Saturday Night Live went straight for scandal on April 4, turning the growing controversy around Byron Noem into one of Weekend Update’s sharpest targets. Sarah Sherman appeared in an exaggerated costume to parody the Daily Mail allegations about Kristi Noem’s husband, while the sketch also dragged in the former DHS chief’s already bruised public image. The bit landed just days after reports about Byron Noem’s alleged online fetish activity exploded across tabloids and political media. It also arrived after Kristi Noem’s exit from Homeland Security and Markwayne Mullin’s confirmation as her successor in late March.
Byron Noem Becomes SNL Target
NBC’s own recap confirms that Weekend Update spoofed Byron Noem’s alleged “bimbo” scandal on the April 4 episode hosted by Jack Black. The network said the sketch was inspired by a March 31 Daily Mail story about alleged details of his private life, and SNL played the whole thing as absurd political spectacle rather than careful scandal review. That choice tells you a lot about where the story sits in the culture now. It is no longer just a tabloid item. It has crossed into mainstream late-night mockery.
The joke also worked because the visual was instantly legible. Sherman leaned hard into an over-the-top costume and a stream of blunt one-liners, while Ashley Padilla appeared as Kristi Noem to add another layer of ridicule.
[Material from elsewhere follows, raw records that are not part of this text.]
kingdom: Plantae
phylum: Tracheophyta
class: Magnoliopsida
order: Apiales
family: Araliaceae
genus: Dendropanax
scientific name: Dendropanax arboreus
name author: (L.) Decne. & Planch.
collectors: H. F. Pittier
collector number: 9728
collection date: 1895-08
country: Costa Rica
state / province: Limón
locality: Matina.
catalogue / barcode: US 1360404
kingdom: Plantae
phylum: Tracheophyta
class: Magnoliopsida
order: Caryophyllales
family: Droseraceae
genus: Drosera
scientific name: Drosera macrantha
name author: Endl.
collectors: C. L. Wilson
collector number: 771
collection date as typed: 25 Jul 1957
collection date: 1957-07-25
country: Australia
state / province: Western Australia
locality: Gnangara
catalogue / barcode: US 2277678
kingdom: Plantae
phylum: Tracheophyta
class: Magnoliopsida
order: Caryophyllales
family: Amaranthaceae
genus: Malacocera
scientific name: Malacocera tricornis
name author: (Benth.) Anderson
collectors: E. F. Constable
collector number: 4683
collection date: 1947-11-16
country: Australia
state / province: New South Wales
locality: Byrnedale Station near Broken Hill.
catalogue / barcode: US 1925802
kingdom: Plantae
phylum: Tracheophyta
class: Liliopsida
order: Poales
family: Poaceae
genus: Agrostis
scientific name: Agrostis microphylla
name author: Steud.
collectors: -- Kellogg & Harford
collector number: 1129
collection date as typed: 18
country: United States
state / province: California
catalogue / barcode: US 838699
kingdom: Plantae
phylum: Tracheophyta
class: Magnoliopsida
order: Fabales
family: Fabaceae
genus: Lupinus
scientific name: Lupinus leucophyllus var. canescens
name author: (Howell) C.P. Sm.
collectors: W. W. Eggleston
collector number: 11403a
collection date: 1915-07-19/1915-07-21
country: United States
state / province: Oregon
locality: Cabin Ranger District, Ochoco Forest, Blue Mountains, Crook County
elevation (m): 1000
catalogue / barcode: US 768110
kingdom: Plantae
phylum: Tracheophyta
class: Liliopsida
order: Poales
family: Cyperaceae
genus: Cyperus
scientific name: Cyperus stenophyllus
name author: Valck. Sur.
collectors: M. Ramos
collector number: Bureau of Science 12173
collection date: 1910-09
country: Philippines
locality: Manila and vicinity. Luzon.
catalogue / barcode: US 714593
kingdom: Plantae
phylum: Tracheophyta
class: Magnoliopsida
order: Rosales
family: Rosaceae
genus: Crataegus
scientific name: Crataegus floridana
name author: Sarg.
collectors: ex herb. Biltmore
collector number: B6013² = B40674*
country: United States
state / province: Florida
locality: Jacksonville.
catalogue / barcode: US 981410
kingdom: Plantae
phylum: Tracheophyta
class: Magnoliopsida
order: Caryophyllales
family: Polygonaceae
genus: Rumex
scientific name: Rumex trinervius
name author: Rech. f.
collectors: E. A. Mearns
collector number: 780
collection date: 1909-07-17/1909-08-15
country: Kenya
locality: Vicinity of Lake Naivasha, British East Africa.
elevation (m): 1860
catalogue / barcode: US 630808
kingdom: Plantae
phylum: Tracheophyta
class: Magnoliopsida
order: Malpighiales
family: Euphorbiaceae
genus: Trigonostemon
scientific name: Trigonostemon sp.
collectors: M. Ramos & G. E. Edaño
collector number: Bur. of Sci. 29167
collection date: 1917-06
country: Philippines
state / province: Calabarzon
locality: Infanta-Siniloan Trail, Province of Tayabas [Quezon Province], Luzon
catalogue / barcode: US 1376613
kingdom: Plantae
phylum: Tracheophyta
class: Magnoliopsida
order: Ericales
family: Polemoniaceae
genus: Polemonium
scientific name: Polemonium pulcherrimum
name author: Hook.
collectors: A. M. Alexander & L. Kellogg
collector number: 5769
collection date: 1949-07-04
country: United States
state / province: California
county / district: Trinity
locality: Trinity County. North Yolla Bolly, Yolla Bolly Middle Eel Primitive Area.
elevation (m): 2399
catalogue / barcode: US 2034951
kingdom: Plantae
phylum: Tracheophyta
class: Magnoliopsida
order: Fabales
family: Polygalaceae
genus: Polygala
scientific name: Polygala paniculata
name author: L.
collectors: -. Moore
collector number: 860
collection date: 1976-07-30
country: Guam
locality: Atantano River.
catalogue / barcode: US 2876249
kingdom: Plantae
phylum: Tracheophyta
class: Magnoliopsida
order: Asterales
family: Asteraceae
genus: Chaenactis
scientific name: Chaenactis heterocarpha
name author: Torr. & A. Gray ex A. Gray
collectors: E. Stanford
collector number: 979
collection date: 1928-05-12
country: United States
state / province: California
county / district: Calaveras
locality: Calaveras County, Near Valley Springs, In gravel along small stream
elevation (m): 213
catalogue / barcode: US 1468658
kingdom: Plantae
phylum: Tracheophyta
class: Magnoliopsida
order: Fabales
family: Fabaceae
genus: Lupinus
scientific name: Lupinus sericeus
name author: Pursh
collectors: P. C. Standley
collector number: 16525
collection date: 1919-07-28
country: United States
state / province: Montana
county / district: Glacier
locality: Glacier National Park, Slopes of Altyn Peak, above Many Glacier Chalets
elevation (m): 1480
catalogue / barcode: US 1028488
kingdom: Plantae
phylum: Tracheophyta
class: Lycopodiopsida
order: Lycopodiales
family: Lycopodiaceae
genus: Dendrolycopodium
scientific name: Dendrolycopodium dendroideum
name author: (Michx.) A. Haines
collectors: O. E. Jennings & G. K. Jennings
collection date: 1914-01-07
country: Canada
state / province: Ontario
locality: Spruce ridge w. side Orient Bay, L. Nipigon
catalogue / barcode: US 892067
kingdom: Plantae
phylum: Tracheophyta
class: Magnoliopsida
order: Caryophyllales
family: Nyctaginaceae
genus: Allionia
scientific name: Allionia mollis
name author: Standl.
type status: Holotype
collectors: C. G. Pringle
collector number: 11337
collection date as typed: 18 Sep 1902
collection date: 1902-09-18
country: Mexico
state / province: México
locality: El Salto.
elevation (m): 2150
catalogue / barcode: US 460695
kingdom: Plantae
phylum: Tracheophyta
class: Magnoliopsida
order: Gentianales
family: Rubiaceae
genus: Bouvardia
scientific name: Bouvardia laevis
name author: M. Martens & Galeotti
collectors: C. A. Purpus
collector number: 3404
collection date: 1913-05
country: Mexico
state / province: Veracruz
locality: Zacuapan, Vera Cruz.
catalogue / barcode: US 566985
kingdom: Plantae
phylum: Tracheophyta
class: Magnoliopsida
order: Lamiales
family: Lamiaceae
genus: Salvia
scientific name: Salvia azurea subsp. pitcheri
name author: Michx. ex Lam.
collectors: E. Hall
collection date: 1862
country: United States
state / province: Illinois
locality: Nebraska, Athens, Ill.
NBC also posted a separate Weekend Update clip built around Kristi Noem’s dog controversy, showing the show was clearly treating the whole Noem orbit as fair game that week.
Kristi Noem’s Fallout Keeps Growing
The political backdrop made the sketch hit harder. The Department of Homeland Security says Markwayne Mullin was confirmed as secretary on March 24, 2026, replacing Kristi Noem. So by the time SNL aired, Noem was already out of one of the most high-profile jobs in Washington, and the fresh tabloid mess around her husband gave comics an easy way to widen the damage. Even when the show was mocking Byron, the broader punch line was that the Noem brand had become a magnet for chaos.
What is less settled is how much of the Daily Mail material can be independently confirmed. The Daily Beast and NBC both frame the allegations as tied to reports and online chatter, not as proven facts established in court. That distinction matters, especially in a story involving sexual content and political vulnerability. The tabloid allegations may have fueled the joke, but the joke itself should not be read as proof that every claim is settled fact.
A Tabloid Story Turns Mainstream
That said, once a scandal reaches SNL, the reputational shift is usually obvious. A story that might have stayed trapped in political gossip suddenly becomes part of mass pop culture. For the Noems, that is the real sting here. The mockery did not just recycle a weird headline. It turned the family’s latest controversy into a national punch line at the exact moment Kristi Noem’s official power had already slipped away.
For now, the cleanest read is this: SNL absolutely mocked the allegations around Byron Noem, the sketch aired in the middle of a broader Noem slump, and the political context made the whole thing land even harder. But the underlying fetish claims still sit in the space between tabloid reporting and fully verified public record. That means the comedy was real, the embarrassment was real, and the facts underneath it still deserve careful handling.